* **TASK OBJECTIVE**: Arrange every line of the records below as a Markdown table with two columns, "No." for the row number and "Text" for the line itself. Omit blank lines and the pictures.

-- INPUT FOR THIS TASK follows --

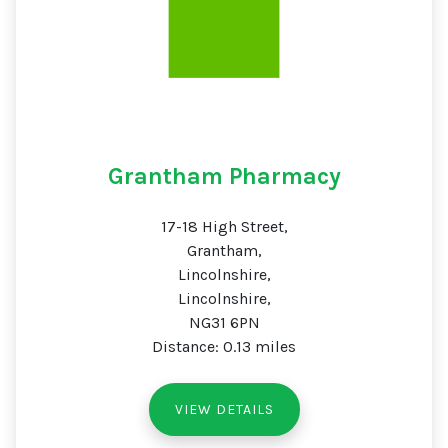
Grantham Pharmacy
17-18 High Street,
Grantham,
Lincolnshire,
Lincolnshire,
NG31 6PN
Distance: 0.13 miles
VIEW DETAILS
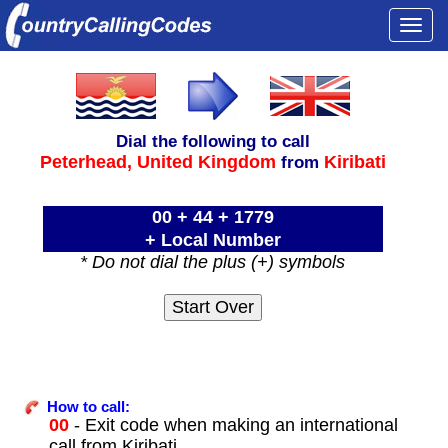
Togg
navi
Dial the following to call
Peterhead,
United Kingdom
Kiribati
from
00 + 44 + 1779
+ Local Number
* Do not dial the plus (+) symbols
How to call:
00
- Exit code when making an international
call from Kiribati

-- INPUT FOR THIS TASK concluded --

* **RESPONSE**:
| No. | Text |
|---|---|
| 1 | Grantham Pharmacy |
| 2 | 17-18 High Street, |
| 3 | Grantham, |
| 4 | Lincolnshire, |
| 5 | Lincolnshire, |
| 6 | NG31 6PN |
| 7 | Distance: 0.13 miles |
| 8 | VIEW DETAILS |
| 9 | Togg |
| 10 | navi |
| 11 | Dial the following to call |
| 12 | Peterhead, |
| 13 | United Kingdom |
| 14 | Kiribati |
| 15 | from |
| 16 | 00 + 44 + 1779 |
| 17 | + Local Number |
| 18 | * Do not dial the plus (+) symbols |
| 19 | How to call: |
| 20 | 00 |
| 21 | - Exit code when making an international |
| 22 | call from Kiribati |